Dulu, Muhammadiyah memiliki kiai kharismatik, legendaris, sekaligus lucu: AR. Fachrudin. Kebesaran nama Pak AR di Muhammadiyah rasanya sulit ditandingi hingga kini. Selain karena kezuhudannya, Pak AR juga dikenal dengan kejenakaannya. Pak AR begitu santai dalam beragama. Tentu banyak cerita yang sudah sering kita dengar.
Umat Islam juga pernah memiliki tokoh besar yang sangat humoris: Gus Dur. Presiden RI keempat ini tidak bisa tidak disebut ketika berbicara tentang relasi agama dan humor. Kini, banyak ustadz, kiai, dan tokoh agama yang meneruskan gaya-gaya humoris ala Gus Dur dan Pak AR.

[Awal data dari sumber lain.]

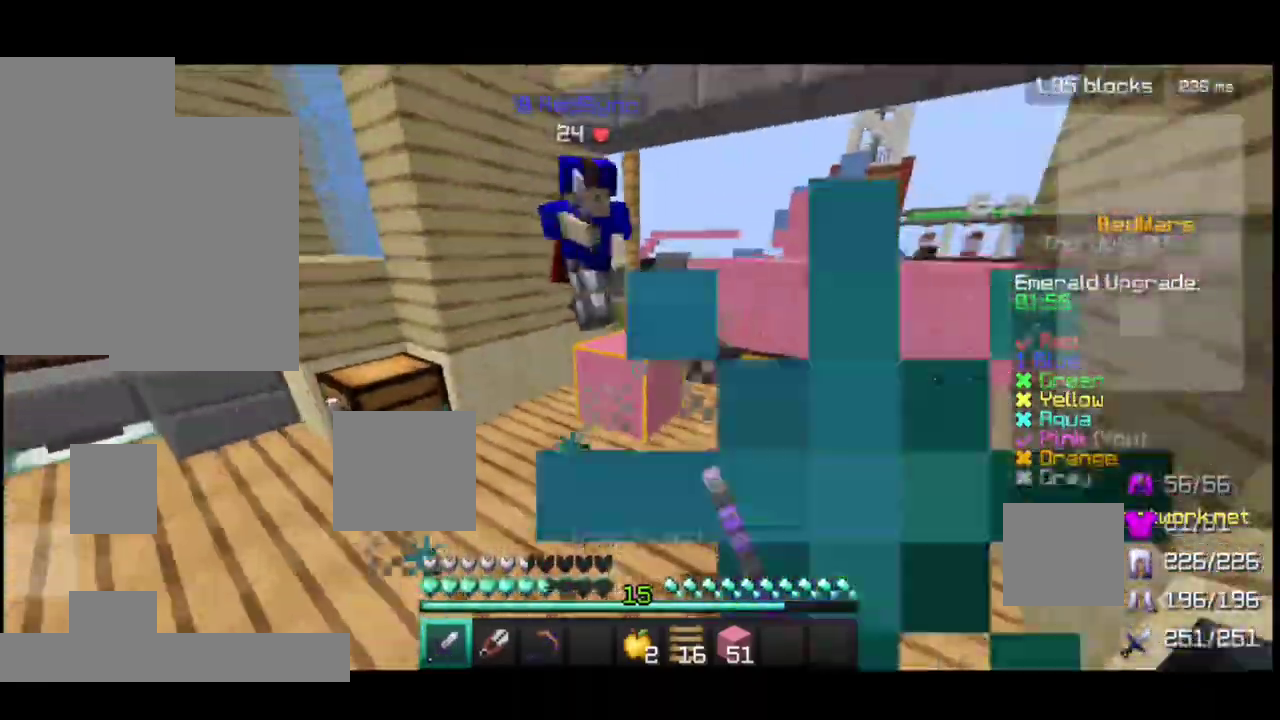
{"keys": ["a", "w"], "mouse": [], "events": [[33, "mouse_left", "down"], [83, "mouse_left", "up"], [183, "mouse_left", "down"], [283, "mouse_left", "up"], [383, "mouse_left", "down"], [433, "mouse_left", "up"]]}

Dzawin tentu berbeda. Ia bukan tokoh agama. Namun, namanya terlanjur lekat dengan ‘santri’ dan ‘Muhammadiyah’. Maka, ia beririsan dengan tokoh-tokoh yang tadi kita sebut. Jika Pak AR dan Gus Dur menyampaikan agama dengan humoris, maka Dzawin menyampaikan humor dengan bahasa agama.
*Artikel ini diproduksi atas kerjasama antara IBTimes dan INFID dalam program Kampanye Narasi Islam Moderat kepada Generasi Milenial.